WHAT THE EXERCISE ASKS => Reproduce the records word for word, from the line containing "right knee: (1132, 766, 19)" through the end of the records, both included, and omit the pictures.

DATA SUPPLIED =>
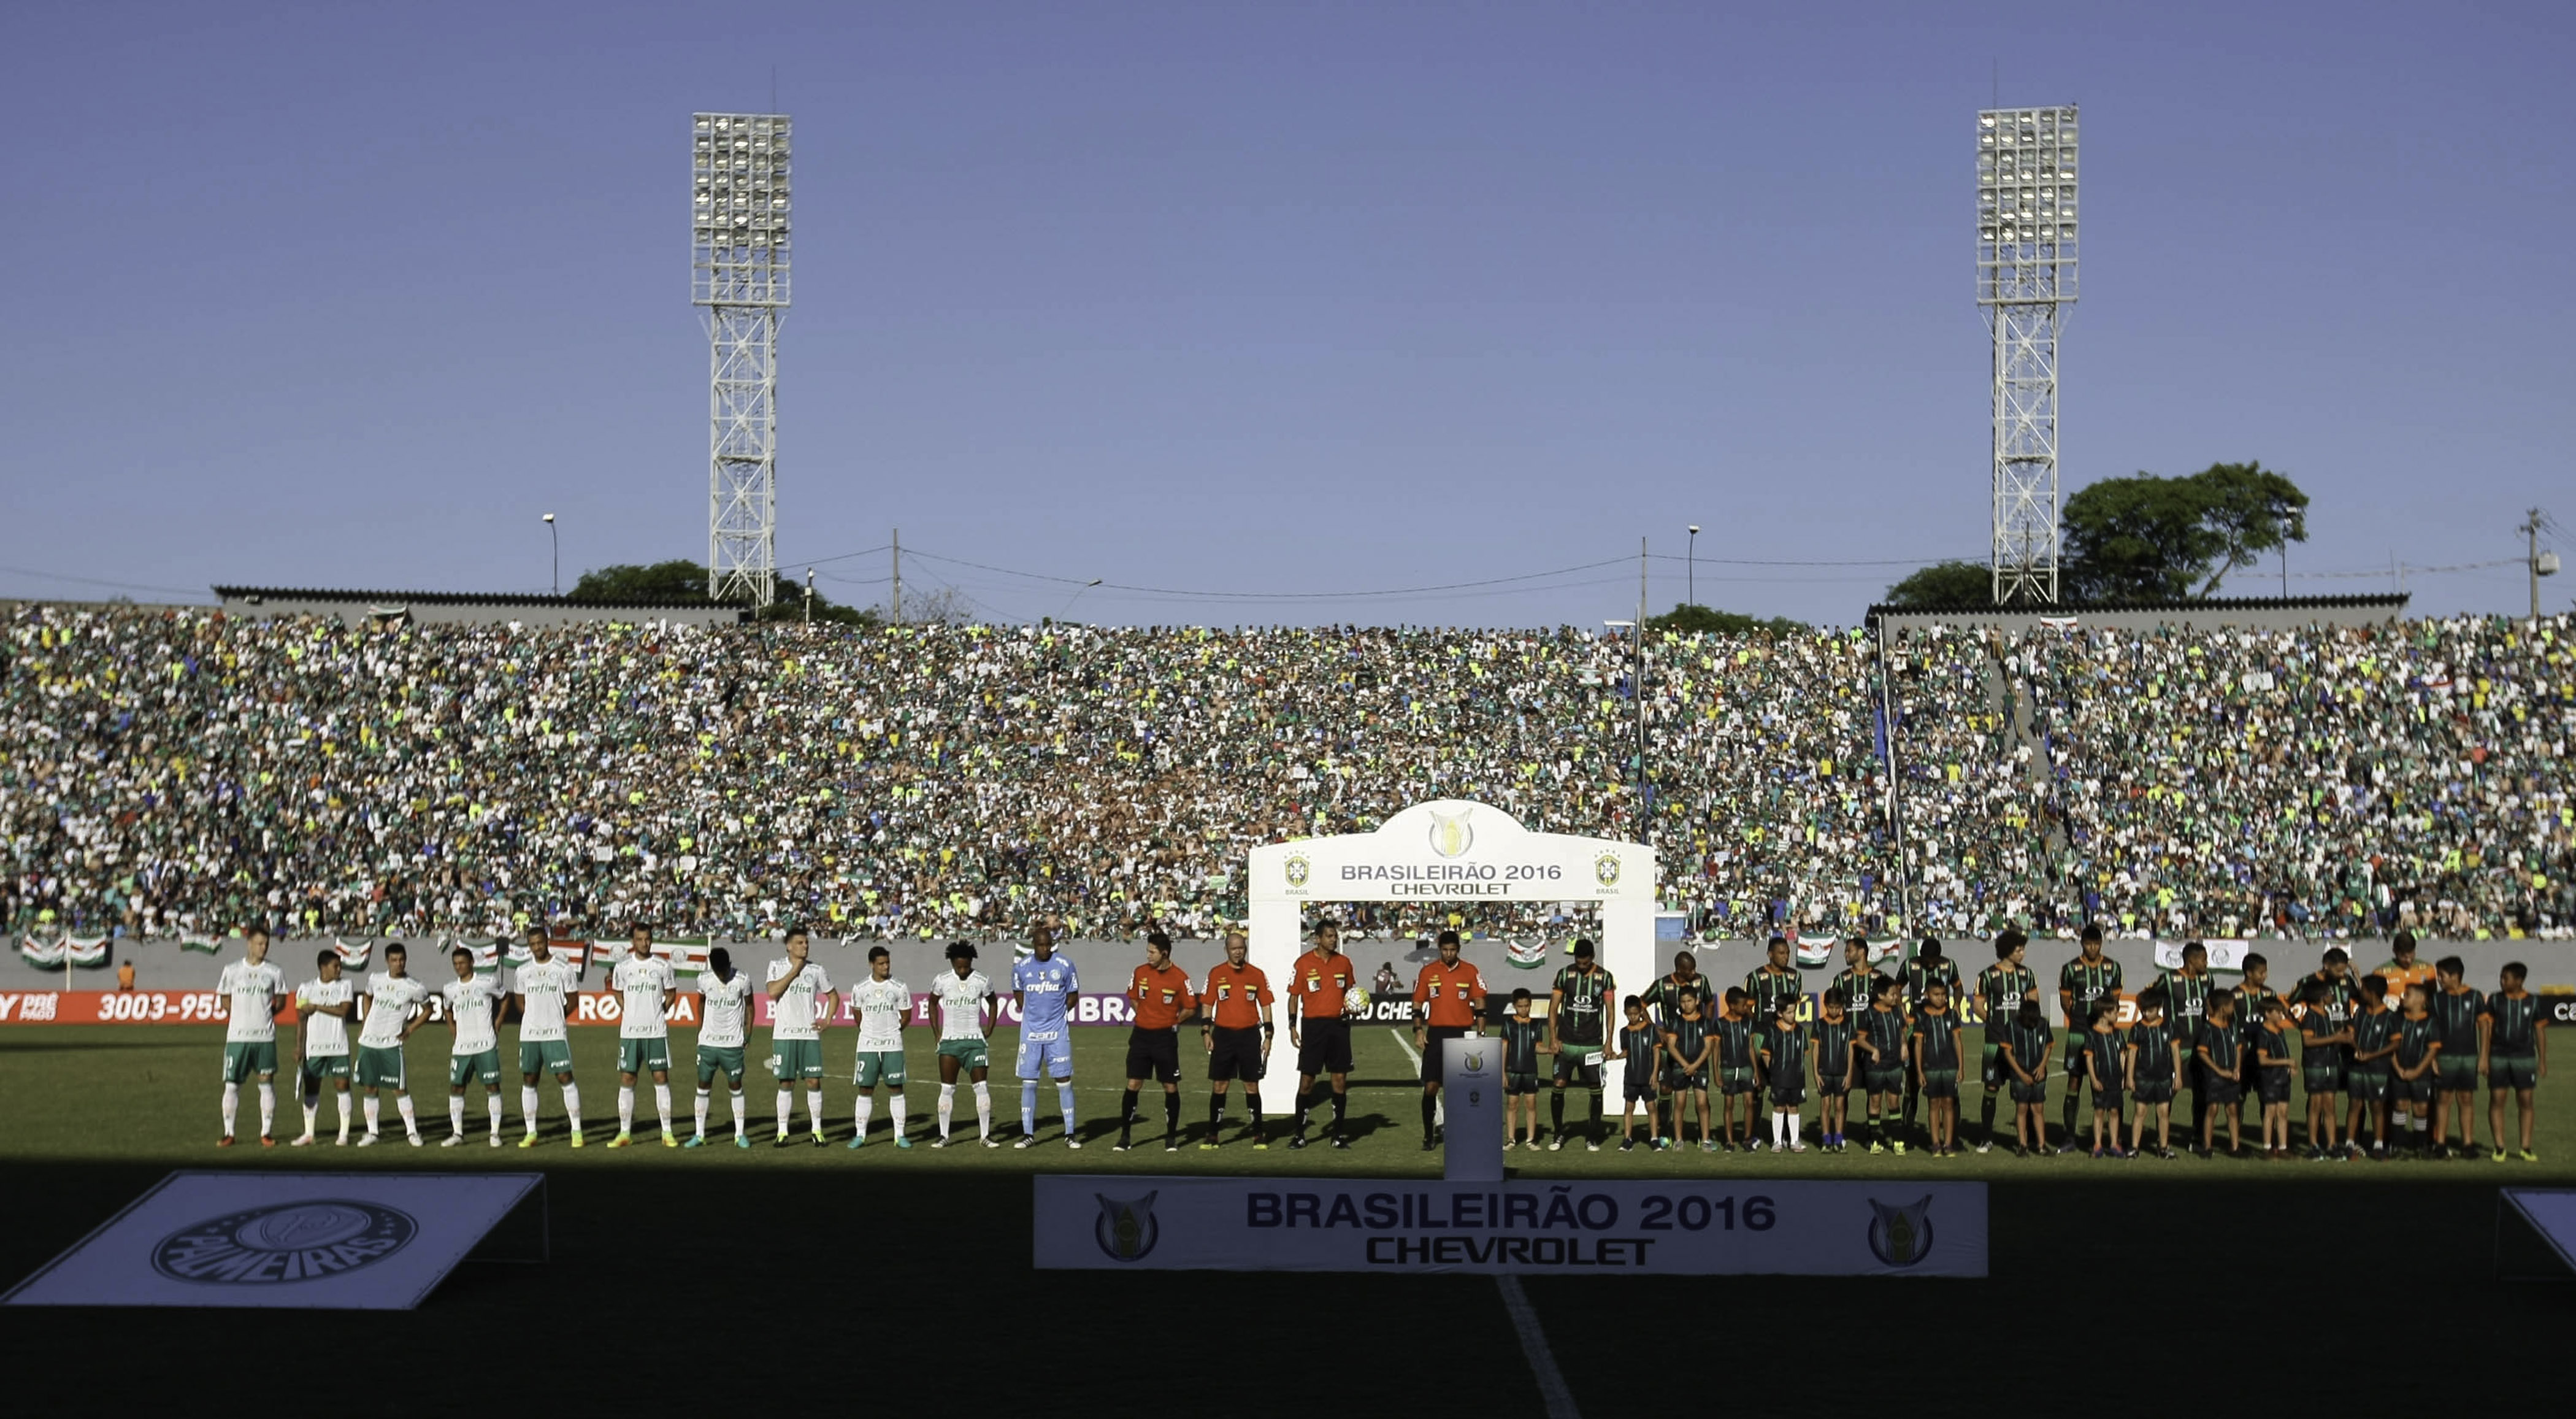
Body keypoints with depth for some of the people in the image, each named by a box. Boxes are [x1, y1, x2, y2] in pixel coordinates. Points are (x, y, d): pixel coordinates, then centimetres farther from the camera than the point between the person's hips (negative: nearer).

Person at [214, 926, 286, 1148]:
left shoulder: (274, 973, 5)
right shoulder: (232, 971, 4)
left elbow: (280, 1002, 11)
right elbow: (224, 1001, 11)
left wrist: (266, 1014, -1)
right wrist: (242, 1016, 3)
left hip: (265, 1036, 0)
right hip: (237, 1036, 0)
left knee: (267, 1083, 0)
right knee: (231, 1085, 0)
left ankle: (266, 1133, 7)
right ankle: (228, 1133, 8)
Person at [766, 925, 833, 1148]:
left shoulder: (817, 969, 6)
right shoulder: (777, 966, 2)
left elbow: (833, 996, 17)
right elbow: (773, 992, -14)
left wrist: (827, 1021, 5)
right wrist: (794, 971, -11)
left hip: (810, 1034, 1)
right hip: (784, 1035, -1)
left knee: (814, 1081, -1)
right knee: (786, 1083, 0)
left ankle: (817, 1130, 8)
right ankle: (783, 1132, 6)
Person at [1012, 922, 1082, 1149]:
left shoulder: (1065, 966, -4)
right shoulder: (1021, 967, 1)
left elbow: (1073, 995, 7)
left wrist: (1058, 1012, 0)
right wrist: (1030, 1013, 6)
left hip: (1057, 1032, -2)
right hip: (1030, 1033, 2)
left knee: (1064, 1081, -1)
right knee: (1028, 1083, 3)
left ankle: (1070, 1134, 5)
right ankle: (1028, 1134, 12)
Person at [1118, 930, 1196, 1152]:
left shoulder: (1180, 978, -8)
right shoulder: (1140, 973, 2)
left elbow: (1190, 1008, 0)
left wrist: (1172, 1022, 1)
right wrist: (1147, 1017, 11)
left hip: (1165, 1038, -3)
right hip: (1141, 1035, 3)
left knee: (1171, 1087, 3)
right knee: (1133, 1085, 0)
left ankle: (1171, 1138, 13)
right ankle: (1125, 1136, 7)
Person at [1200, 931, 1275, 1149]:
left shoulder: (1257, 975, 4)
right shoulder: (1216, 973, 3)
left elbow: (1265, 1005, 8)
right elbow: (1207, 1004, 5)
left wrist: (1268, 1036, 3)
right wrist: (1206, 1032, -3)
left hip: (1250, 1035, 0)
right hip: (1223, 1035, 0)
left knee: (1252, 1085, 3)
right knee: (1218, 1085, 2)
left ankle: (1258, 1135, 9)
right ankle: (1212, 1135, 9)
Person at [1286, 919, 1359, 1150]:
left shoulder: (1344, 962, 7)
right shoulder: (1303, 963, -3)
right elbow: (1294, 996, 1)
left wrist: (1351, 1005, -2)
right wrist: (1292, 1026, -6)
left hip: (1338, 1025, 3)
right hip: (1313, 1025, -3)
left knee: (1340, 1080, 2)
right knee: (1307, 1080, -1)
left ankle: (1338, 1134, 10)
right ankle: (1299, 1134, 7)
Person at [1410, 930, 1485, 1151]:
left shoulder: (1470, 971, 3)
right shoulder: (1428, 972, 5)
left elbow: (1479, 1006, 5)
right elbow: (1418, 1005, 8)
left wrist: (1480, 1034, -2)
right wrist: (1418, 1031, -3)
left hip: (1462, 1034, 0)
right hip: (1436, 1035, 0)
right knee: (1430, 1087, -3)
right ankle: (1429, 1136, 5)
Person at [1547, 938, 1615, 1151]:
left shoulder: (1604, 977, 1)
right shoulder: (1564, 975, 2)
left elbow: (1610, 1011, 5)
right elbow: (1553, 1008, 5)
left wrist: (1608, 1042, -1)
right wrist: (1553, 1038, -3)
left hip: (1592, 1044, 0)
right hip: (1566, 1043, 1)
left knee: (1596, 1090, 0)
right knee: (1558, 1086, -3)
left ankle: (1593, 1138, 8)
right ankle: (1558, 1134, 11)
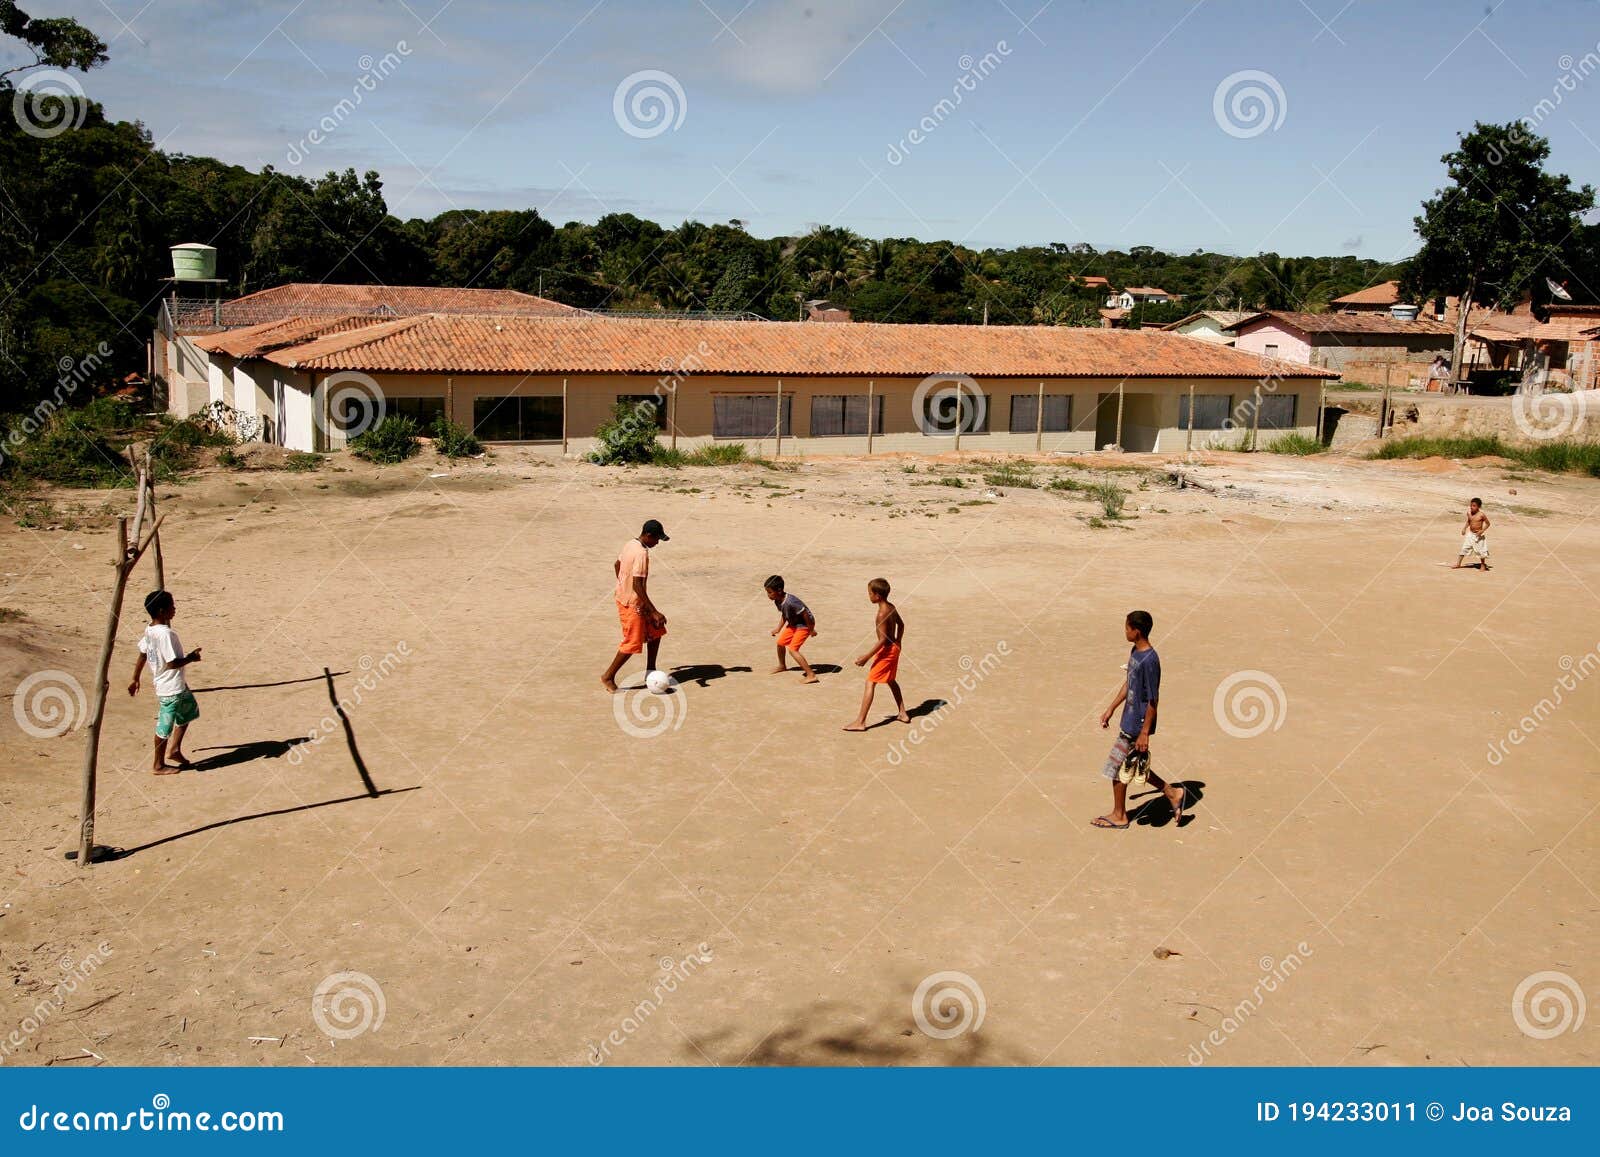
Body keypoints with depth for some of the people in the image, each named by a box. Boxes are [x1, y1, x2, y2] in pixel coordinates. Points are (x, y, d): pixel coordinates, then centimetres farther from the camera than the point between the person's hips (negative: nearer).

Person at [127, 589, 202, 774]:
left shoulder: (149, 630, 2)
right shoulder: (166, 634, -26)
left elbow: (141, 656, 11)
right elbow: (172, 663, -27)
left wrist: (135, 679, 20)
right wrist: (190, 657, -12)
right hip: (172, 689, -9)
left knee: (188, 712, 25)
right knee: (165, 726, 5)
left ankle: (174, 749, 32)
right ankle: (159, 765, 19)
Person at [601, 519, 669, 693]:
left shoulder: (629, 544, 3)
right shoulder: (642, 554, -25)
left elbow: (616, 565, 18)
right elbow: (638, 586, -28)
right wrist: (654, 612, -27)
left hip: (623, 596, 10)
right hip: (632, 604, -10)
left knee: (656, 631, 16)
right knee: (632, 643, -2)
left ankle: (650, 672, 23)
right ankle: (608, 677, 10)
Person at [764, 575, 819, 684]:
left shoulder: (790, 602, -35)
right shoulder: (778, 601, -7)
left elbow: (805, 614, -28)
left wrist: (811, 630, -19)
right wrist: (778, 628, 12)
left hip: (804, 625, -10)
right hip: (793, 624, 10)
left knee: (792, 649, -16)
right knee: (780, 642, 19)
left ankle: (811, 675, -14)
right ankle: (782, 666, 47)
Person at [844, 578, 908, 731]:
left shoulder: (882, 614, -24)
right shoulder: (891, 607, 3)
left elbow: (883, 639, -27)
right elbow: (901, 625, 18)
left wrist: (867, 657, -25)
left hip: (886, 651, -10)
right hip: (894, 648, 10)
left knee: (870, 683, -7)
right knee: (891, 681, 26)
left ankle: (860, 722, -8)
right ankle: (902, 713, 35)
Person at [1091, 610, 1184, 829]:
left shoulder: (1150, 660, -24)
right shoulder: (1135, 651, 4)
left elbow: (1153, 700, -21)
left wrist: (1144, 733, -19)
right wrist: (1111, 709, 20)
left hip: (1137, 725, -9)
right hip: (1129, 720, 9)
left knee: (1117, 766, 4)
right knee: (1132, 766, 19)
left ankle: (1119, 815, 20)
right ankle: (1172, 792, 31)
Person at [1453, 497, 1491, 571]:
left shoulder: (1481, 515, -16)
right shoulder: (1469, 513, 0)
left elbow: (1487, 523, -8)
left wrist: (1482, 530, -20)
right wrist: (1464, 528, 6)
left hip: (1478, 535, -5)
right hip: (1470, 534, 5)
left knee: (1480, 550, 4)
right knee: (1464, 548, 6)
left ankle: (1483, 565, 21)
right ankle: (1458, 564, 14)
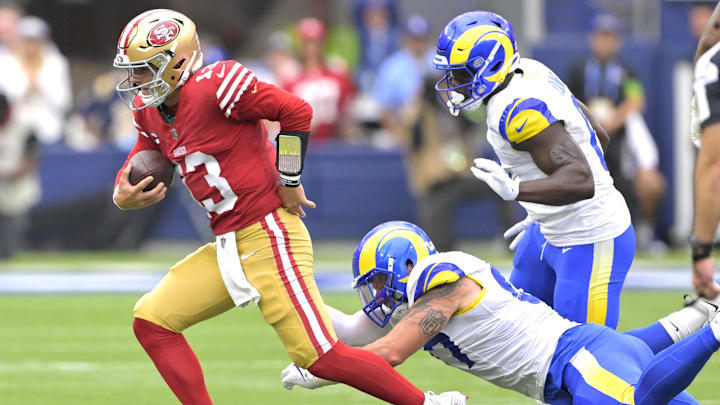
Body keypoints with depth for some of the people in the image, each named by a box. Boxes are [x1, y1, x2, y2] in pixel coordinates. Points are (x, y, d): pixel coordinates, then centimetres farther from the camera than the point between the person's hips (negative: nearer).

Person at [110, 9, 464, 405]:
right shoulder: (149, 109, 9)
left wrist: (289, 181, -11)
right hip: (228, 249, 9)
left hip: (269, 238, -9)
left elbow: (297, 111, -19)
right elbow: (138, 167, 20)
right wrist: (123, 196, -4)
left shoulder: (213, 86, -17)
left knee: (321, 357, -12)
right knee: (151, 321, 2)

SOLUTION FOR THIS PROBLEM =>
right knee: (1132, 766, 19)
left ankle: (1119, 815, 20)
right ankle: (1172, 792, 31)
Person at [1453, 497, 1491, 571]:
left shoulder: (1481, 515, -16)
right shoulder: (1469, 513, 0)
left elbow: (1487, 523, -8)
left wrist: (1482, 530, -20)
right wrist: (1464, 528, 6)
left hip: (1478, 535, -5)
right hip: (1470, 534, 5)
left knee: (1480, 550, 4)
right knee: (1464, 548, 6)
left ankle: (1483, 565, 21)
right ankle: (1458, 564, 14)
Body keypoints with depth for some of the people in the image, each named by a box. Boxes are [x1, y1, x2, y2] in pixel coordinates. Points are (x, y, d): pixel coordinates, then centimetres farther from the camera than the point between the person's hips (negative: nearer).

Person at [110, 9, 464, 405]:
right shoulder: (149, 109, 9)
left wrist: (289, 181, -11)
right hip: (228, 249, 9)
left hip: (269, 238, -9)
left elbow: (297, 111, -19)
right elbow: (138, 167, 20)
right wrist: (123, 196, -4)
left shoulder: (213, 86, -17)
left knee: (321, 357, -12)
right knee: (151, 321, 2)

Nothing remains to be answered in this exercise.